From the line that includes "February, 2008" to the last line of the records, inclusive, repeat each line exactly.
##### MATERIAL TO PROCESS
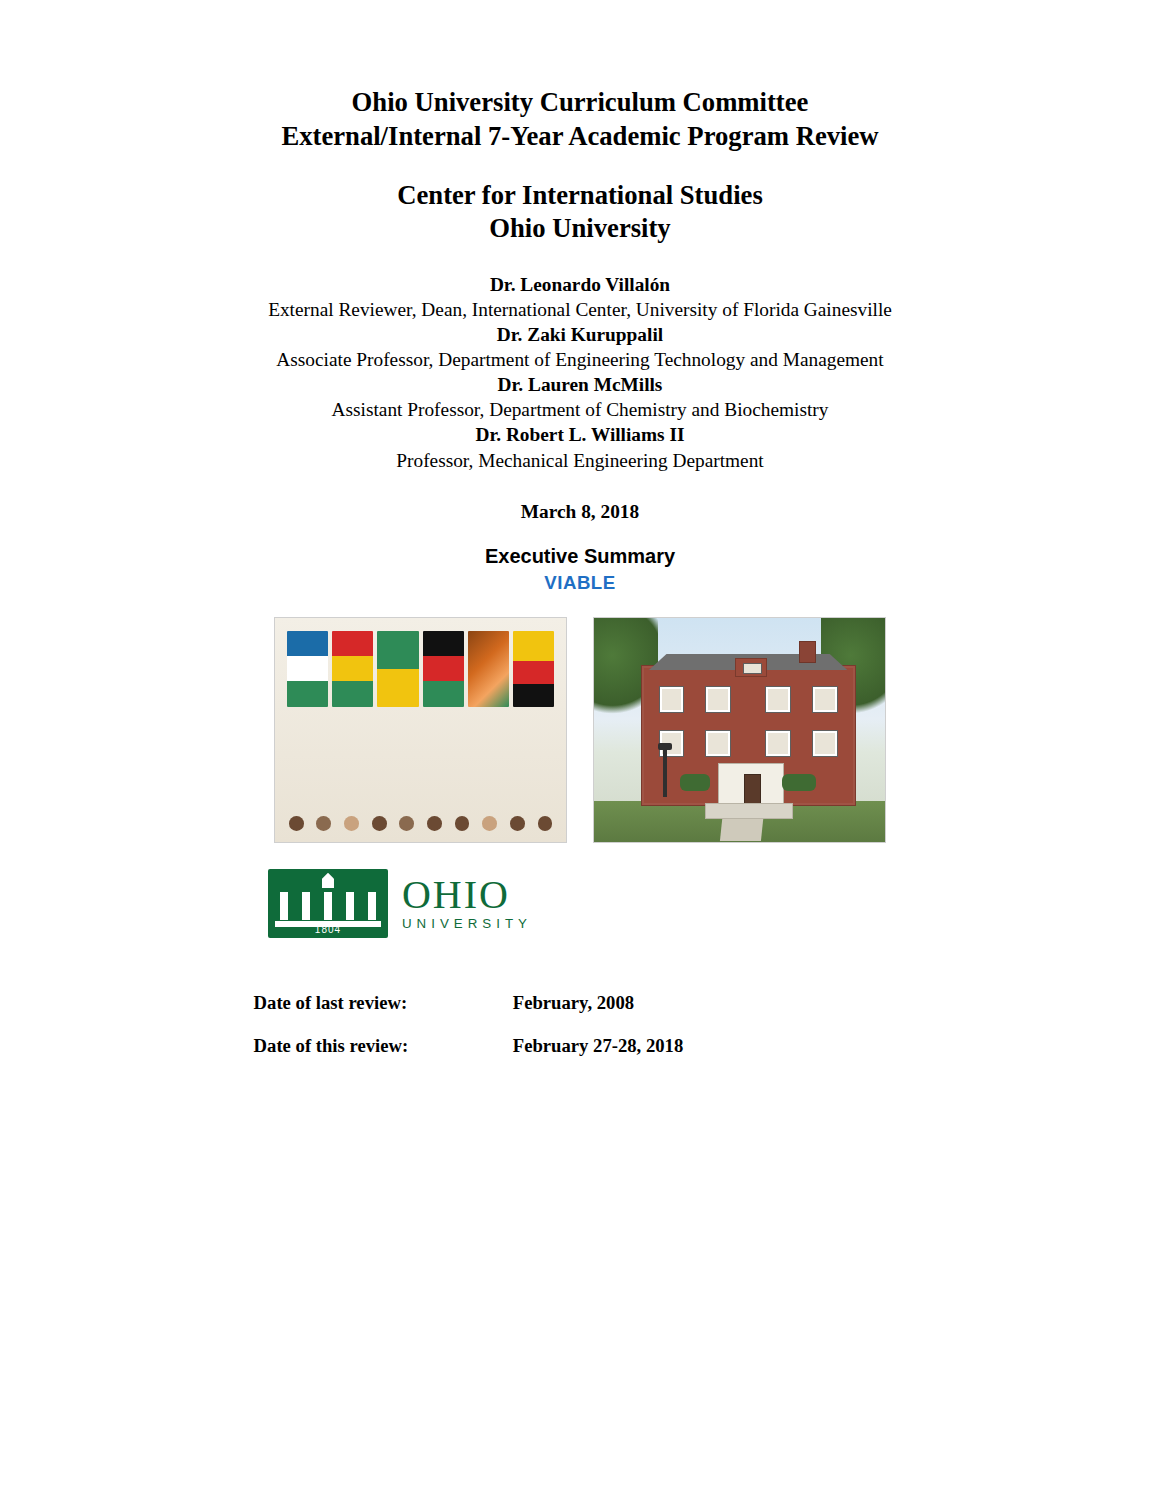Ohio University Curriculum Committee
External/Internal 7-Year Academic Program Review
Center for International Studies
Ohio University
Dr. Leonardo Villalón
External Reviewer, Dean, International Center, University of Florida Gainesville
Dr. Zaki Kuruppalil
Associate Professor, Department of Engineering Technology and Management
Dr. Lauren McMills
Assistant Professor, Department of Chemistry and Biochemistry
Dr. Robert L. Williams II
Professor, Mechanical Engineering Department
March 8, 2018
Executive Summary
VIABLE
1804
OHIO
UNIVERSITY
Date of last review:
February, 2008
Date of this review:
February 27-28, 2018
##########
SOLUTION ::
February, 2008
Date of this review:
February 27-28, 2018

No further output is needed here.